From a planetary perspective, again, understanding how animals interact with their environment and their ecosystem and what’s important to them is, regardless of what species it is, it’s really important to know.
From an anthropological perspective, chimpanzees are one of our two closest living relatives. And so we use them to sort of provide clues to what the behavior of the last common ancestor of humans and apes was like.
BRODIE: What have we learned recently? What kind of research are you and others doing using this data now? And maybe what are some of the things that we’re finding out recently?
GILBY: So some of our recent work, we’ve looked at the form and function and development of male social bonds. So let’s call them friendships. Basically, you have pairs of males who spend a lot of time together, grooming one another all the time, and supporting each other in conflicts with others.
And this was one of the things that Jane witnessed early on and suspected that there was some sort of value to these relationships. And now, 65 years later, we’re able to test that hypothesis. And sure enough, we found that pairs of males who have strong social bonds are more likely to rise higher in the dominance hierarchy. They’re more likely to sire offspring for males of that rank. And these bonds do essentially last for — they can last for decades.

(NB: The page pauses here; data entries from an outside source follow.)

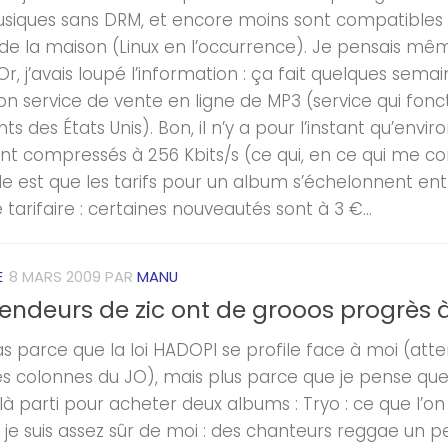
siques sans DRM, et encore moins sont compatibles a
de la maison (Linux en l’occurrence). Je pensais même 
 Or, j’avais loupé l’information : ça fait quelques se
on service de vente en ligne de MP3 (service qui fonc
ts des États Unis). Bon, il n’y a pour l’instant qu’envi
nt compressés à 256 Kbits/s (ce qui, en ce qui me con
e est que les tarifs pour un album s’échelonnent entre
 tarifaire : certaines nouveautés sont à 3 €...
E
8 MARS 2009
PAR
MANU
vendeurs de zic ont de grooos progrès à
s parce que la loi HADOPI se profile face à moi (att
es colonnes du JO), mais plus parce que je pense que 
là parti pour acheter deux albums : Tryo : ce que l’o
 je suis assez sûr de moi : des chanteurs reggae un p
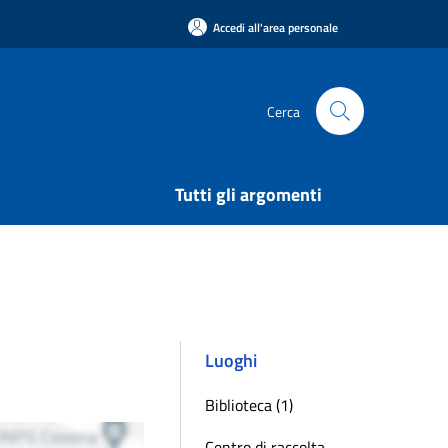
Accedi all'area personale
Cerca
Tutti gli argomenti
Luoghi
Biblioteca (1)
Centro di raccolta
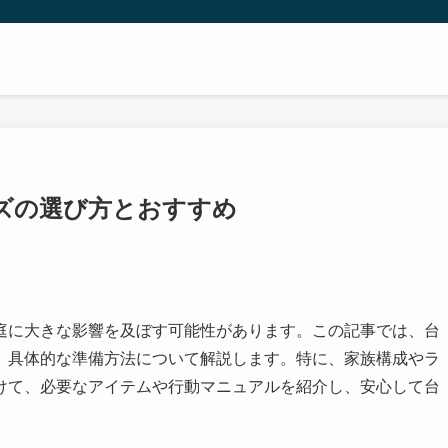
ズの選び方とおすすめ
庭に大きな影響を及ぼす可能性があります。この記事では、台
、具体的な準備方法について解説します。特に、家族構成やラ
けて、必要なアイテムや行動マニュアルを紹介し、安心して台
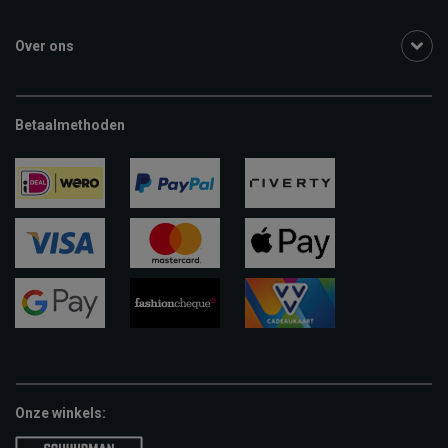
Over ons
Betaalmethoden
ideal
paypal
riverty
visa
mastercard
apple-
pay
google-
fashion-
vvv-
pay
cheque
giftcard
Onze winkels:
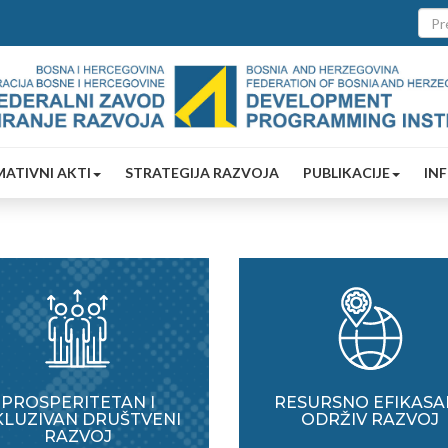
ATIVNI AKTI
STRATEGIJA RAZVOJA
PUBLIKACIJE
IN
PROSPERITETAN I
RESURSNO EFIKASAN
KLUZIVAN DRUŠTVENI
ODRŽIV RAZVOJ
RAZVOJ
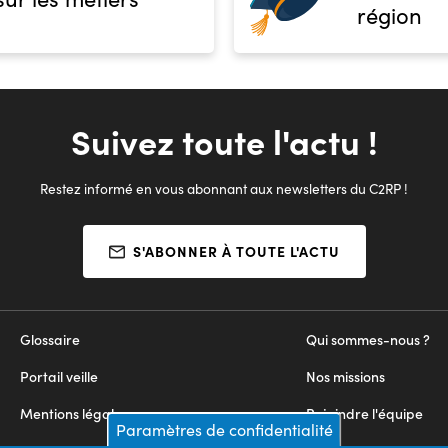
région
Suivez toute l'actu !
Restez informé en vous abonnant aux newsletters du C2RP !
S'ABONNER À TOUTE L'ACTU
Glossaire
Qui sommes-nous ?
Portail veille
Nos missions
Mentions légales
Rejoindre l'équipe
Paramètres de confidentialité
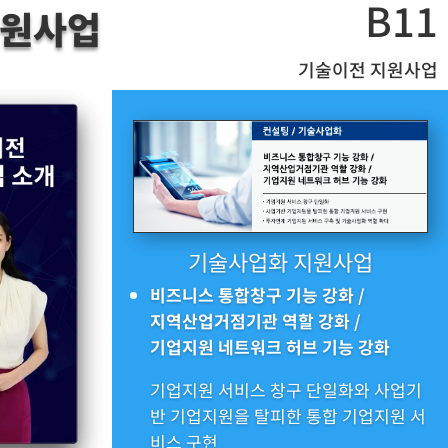
B11
지원사업
기술이전 지원사업
기술사업화 지원사업
비즈니스 통합창구 기능 강화 /
지역산업거점기관 역할 강화 /
기업지원 네트워크 허브 기능 강화
기업지원 서비스 창구 단일화와 사업기
반 기업지원을 탈피한 통합 기업지원 서
비스 구현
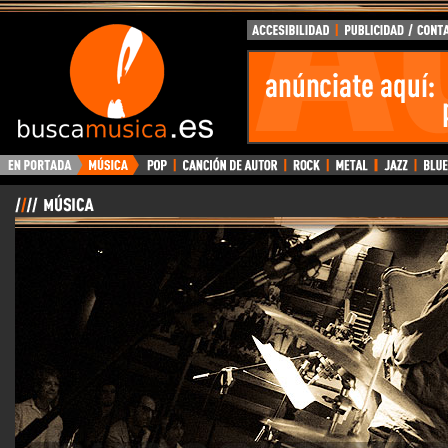
BuscaMusica.es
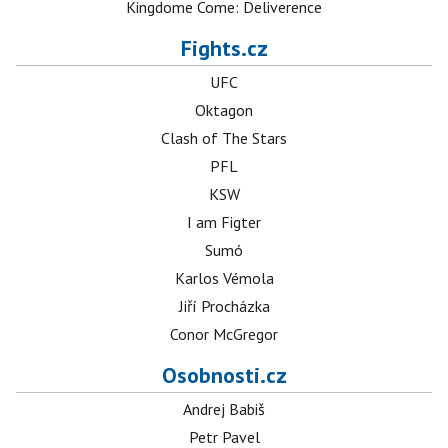
Kingdome Come: Deliverence
Fights.cz
UFC
Oktagon
Clash of The Stars
PFL
KSW
I am Figter
Sumó
Karlos Vémola
Jiří Procházka
Conor McGregor
Osobnosti.cz
Andrej Babiš
Petr Pavel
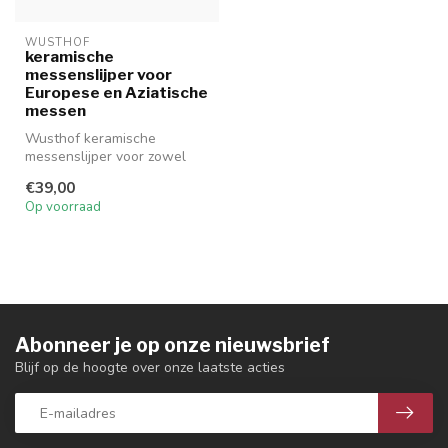
WUSTHOF
keramische
messenslijper voor
Europese en Aziatische
messen
Wusthof keramische
messenslijper voor zowel
Europese als Aziatische
€39,00
messen.
Op voorraad
Abonneer je op onze nieuwsbrief
Blijf op de hoogte over onze laatste acties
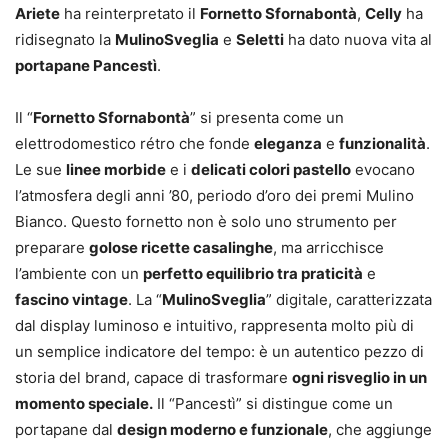
Ariete
ha reinterpretato il
Fornetto Sfornabontà
,
Celly
ha
ridisegnato la
MulinoSveglia
e
Seletti
ha dato nuova vita al
portapane Pancestì
.
Il “
Fornetto Sfornabontà
” si presenta come un
elettrodomestico rétro che fonde
eleganza
e
funzionalità
.
Le sue
linee morbide
e i
delicati colori pastello
evocano
l’atmosfera degli anni ’80, periodo d’oro dei premi Mulino
Bianco. Questo fornetto non è solo uno strumento per
preparare
golose ricette casalinghe
, ma arricchisce
l’ambiente con un
perfetto equilibrio tra praticità
e
fascino vintage
. La “
MulinoSveglia
” digitale, caratterizzata
dal display luminoso e intuitivo, rappresenta molto più di
un semplice indicatore del tempo: è un autentico pezzo di
storia del brand, capace di trasformare
ogni risveglio in un
momento speciale.
Il “Pancestì” si distingue come un
portapane dal
design moderno e funzionale
, che aggiunge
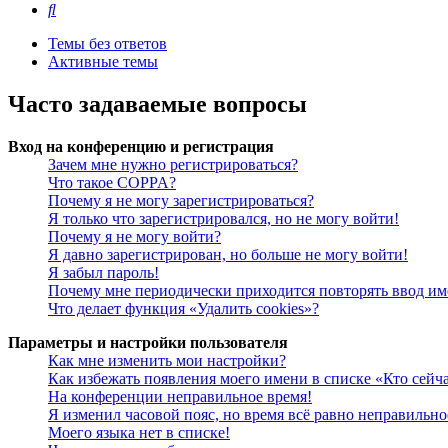
Поиск
Темы без ответов
Активные темы
Часто задаваемые вопросы
Вход на конференцию и регистрация
Зачем мне нужно регистрироваться?
Что такое COPPA?
Почему я не могу зарегистрироваться?
Я только что зарегистрировался, но не могу войти!
Почему я не могу войти?
Я давно зарегистрирован, но больше не могу войти!
Я забыл пароль!
Почему мне периодически приходится повторять ввод им
Что делает функция «Удалить cookies»?
Параметры и настройки пользователя
Как мне изменить мои настройки?
Как избежать появления моего имени в списке «Кто сейч
На конференции неправильное время!
Я изменил часовой пояс, но время всё равно неправильно
Моего языка нет в списке!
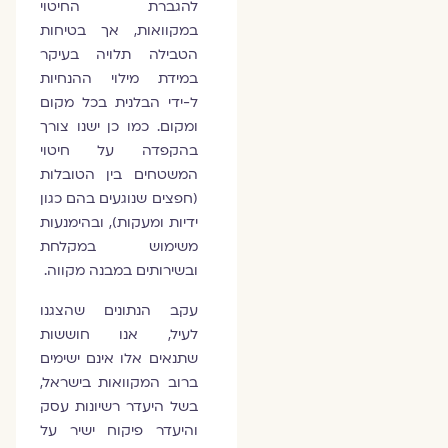
להגברת החיטוי
במקוואות, אך בטיחות
הטבילה תלויה בעיקר
במידת מילוי ההנחיות
ל-ידי הבלנית בכל מקום
ומקום. כמו כן ישנו צורך
בהקפדה על חיטוי
המשטחים בין הטובלות
(חפצים שנוגעים בהם כגון
ידיות ומעקות), ובהימנעות
משימוש במקלחת
ובשירותים במבנה מקווה.
עקב הנתונים שהצגנו
לעיל, אנו חוששות
שתנאים אלו אינם ישימים
ברוב המקוואות בישראל,
בשל היעדר רשיונות עסק
והיעדר פיקוח ישיר על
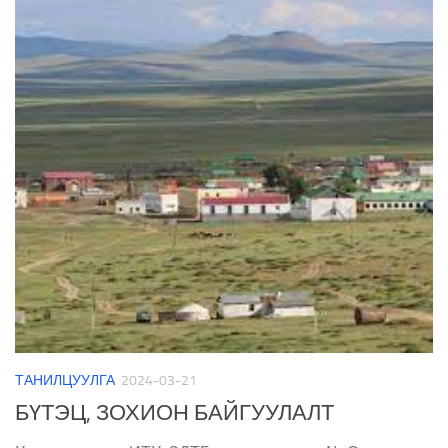
ТАНИЛЦУУЛГА
2024-03-21
БҮТЭЦ, ЗОХИОН БАЙГУУЛАЛТ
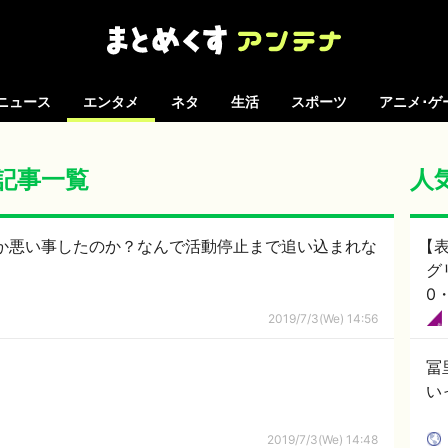
ニュース
エンタメ
ネタ
生活
スポーツ
アニメ･ゲ
の記事一覧
人
て何か悪い事したのか？なんで活動停止まで追い込まれな
【表
グ
0
2019/7/3(We) 14:56
冨
い
2019/7/3(We) 14:48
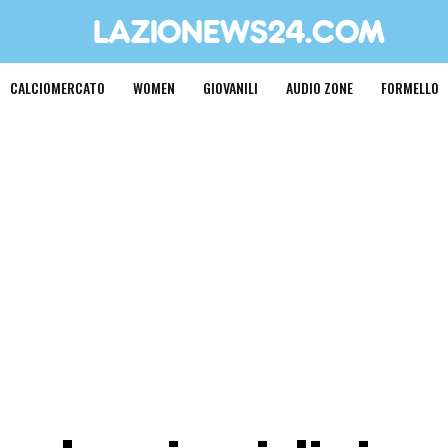
CALCIOMERCATO
WOMEN
GIOVANILI
AUDIO ZONE
FORMELLO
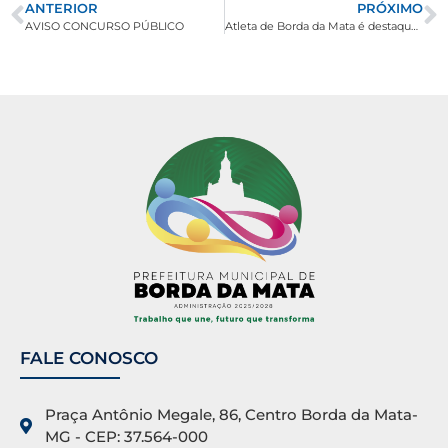
ANTERIOR
PRÓXIMO
AVISO CONCURSO PÚBLICO
Atleta de Borda da Mata é destaque em Corrida de Rua na cidade Campanha -MG
FALE CONOSCO
Praça Antônio Megale, 86, Centro Borda da Mata-
MG - CEP: 37.564-000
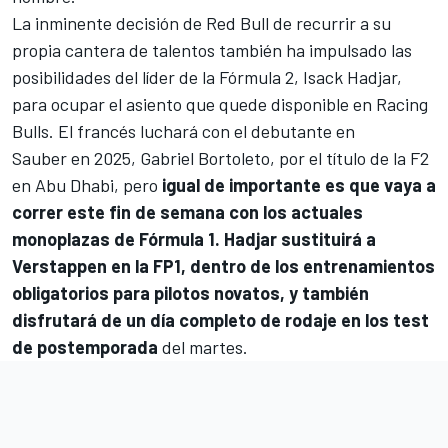
La inminente decisión de Red Bull de recurrir a su
propia cantera de talentos también ha impulsado las
posibilidades del líder de la
Fórmula 2
, Isack Hadjar,
para ocupar el asiento que quede disponible en Racing
Bulls. El francés luchará con el debutante en
Sauber
en 2025, Gabriel Bortoleto, por el título de la F2
en Abu Dhabi, pero
igual de importante es que vaya a
correr este fin de semana con los actuales
monoplazas de Fórmula 1. Hadjar sustituirá a
Verstappen en la FP1, dentro de los entrenamientos
obligatorios para pilotos novatos, y también
disfrutará de un día completo de rodaje en los test
de postemporada
del martes.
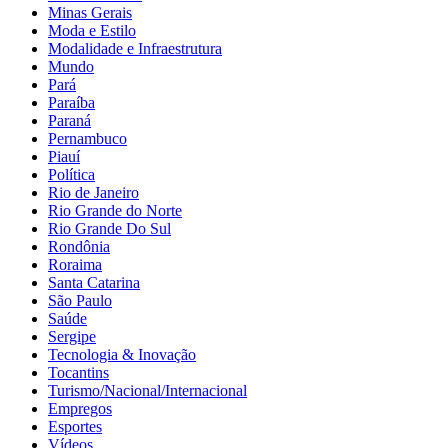
Minas Gerais
Moda e Estilo
Modalidade e Infraestrutura
Mundo
Pará
Paraíba
Paraná
Pernambuco
Piauí
Política
Rio de Janeiro
Rio Grande do Norte
Rio Grande Do Sul
Rondônia
Roraima
Santa Catarina
São Paulo
Saúde
Sergipe
Tecnologia & Inovação
Tocantins
Turismo/Nacional/Internacional
Empregos
Esportes
Vídeos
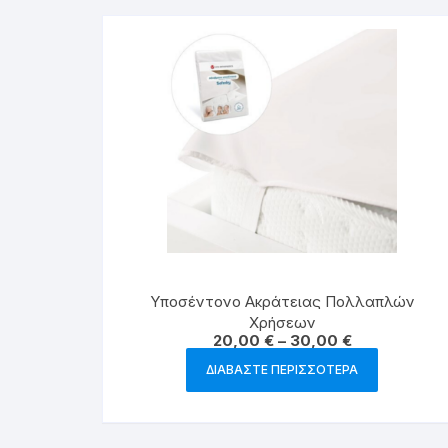
Υποσέντονo Ακράτειας Πολλαπλών
Χρήσεων
Price
20,00
€
–
30,00
€
range:
20,00 €
ΔΙΑΒΆΣΤΕ ΠΕΡΙΣΣΌΤΕΡΑ
through
30,00 €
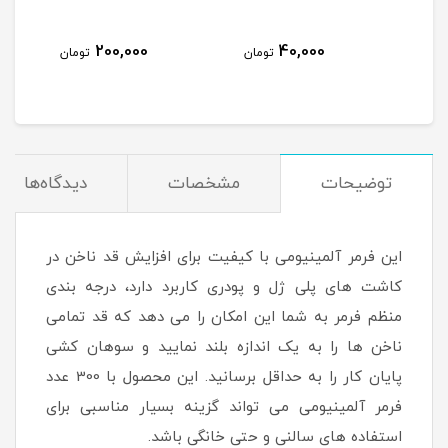
200,000
40,000
مان
تومان
تومان
توضیحات
مشخصات
دیدگاه‌ها
این فرمر آلمینیومی با کیفیت برای افزایش قد ناخن در
کاشت های پلی ژل و پودری کاربرد دارد، درجه بندی
منظم فرمر به شما این امکان را می دهد که قد تمامی
ناخن ها را به یک اندازه بلند نمایید و سوهان کشی
پایان کار را به حداقل برسانید. این محصول با 300 عدد
فرمر آلمینیومی می تواند گزینه بسیار مناسبی برای
استفاده های سالنی و حتی خانگی باشد.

BRODIE: So when you think about what’s in all of these filing cabinets and what’s in the scanned documents that you have, what do you think about sort of the body of work overall? What comes to mind for you about its significance, its importance, its maybe interest to you and other folks who do what you do?
GILBY: I mean, this is literally a unique resource that’s unmatched. There are many other very strong, very good long-term chimpanzee projects, which I’ve actually also worked on as well. But this is sort of the iconic, original one, the longest running one. So it’s symbolic, in a way, as well as being incredibly valuable.